» ACTION ITEM
Carry the 1945 letter from Thomas Raddall to Nita Sidiris forward, beginning right after its final sentence.
READING PASSAGE Block Start
Thomas Raddall Selected Correspondence: An Electronic Edition


About the electronic version

Copyright 2000. Dalhousie University.

PRINT SOURCE: Thomas Raddall Fonds, Correspondence. From Thomas Raddall to Nita Sidiris, 15 February 1945. MS-2-202 47.56.

Subject Headings

Summary

To oblige a Dalhousie University student proposing to write an article on him for a forthcoming issue of the student newspaper, The Dalhousie Gazette, T. H. Raddall forthrightly answers over forty wide-ranging questions about his childhood, family life, career decisions, personal traits and tastes, character strengths and weaknesses, researching and writing methods, reading habits, and his heroes.


February 15th, 1945.



My dear Miss Sidiris,
     I shall try to answer all your questions but I warn you that
I don't intend to write an autobiography for at least another twenty years, hence
some of the answers will be short.
READING PASSAGE Block End
DATA SECTION Block Start
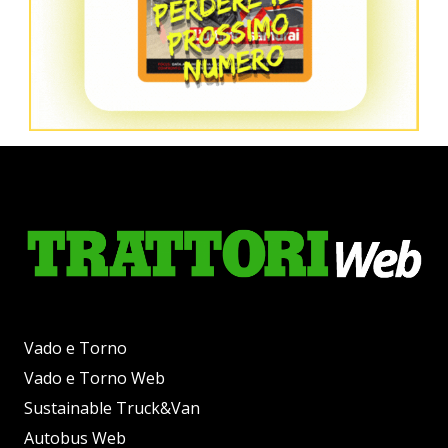
Vado e Torno
Vado e Torno Web
Sustainable Truck&Van
Autobus Web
DATA SECTION Block End
» EXERCISE RESULT
Question 1. I was born in the married quarters of the British Army School of
Musketry at Hythe, England. At six years I entered the Saint Leonard Boys' School
there, left it at nine years when my family removed to Halifax, N.S. At Halifax
I attended Chebucto School and the old Halifax Academy. I left the Academy (Grade
Ten) to enlist in 1918.

2. I am married and have two children, a boy aged 10, a girl aged 8.

3 No pets.

4 I came to the neighborhood of Liverpool soon after I quit the sea in 1922,
and took a job as bookkeeper in a small pulp mill. I still live here because I
think it is an ideal home for a writer who likes fishing and hunting and because
I like the town and its people.

5 I became a wireless operator in 1918 and served on various Canadian ships
ranging from a transport to a 2500-ton tramp, and for varying periods on wireless
stations at St. John, N.B., North Sydney, Pictou, Sable Island and Halifax.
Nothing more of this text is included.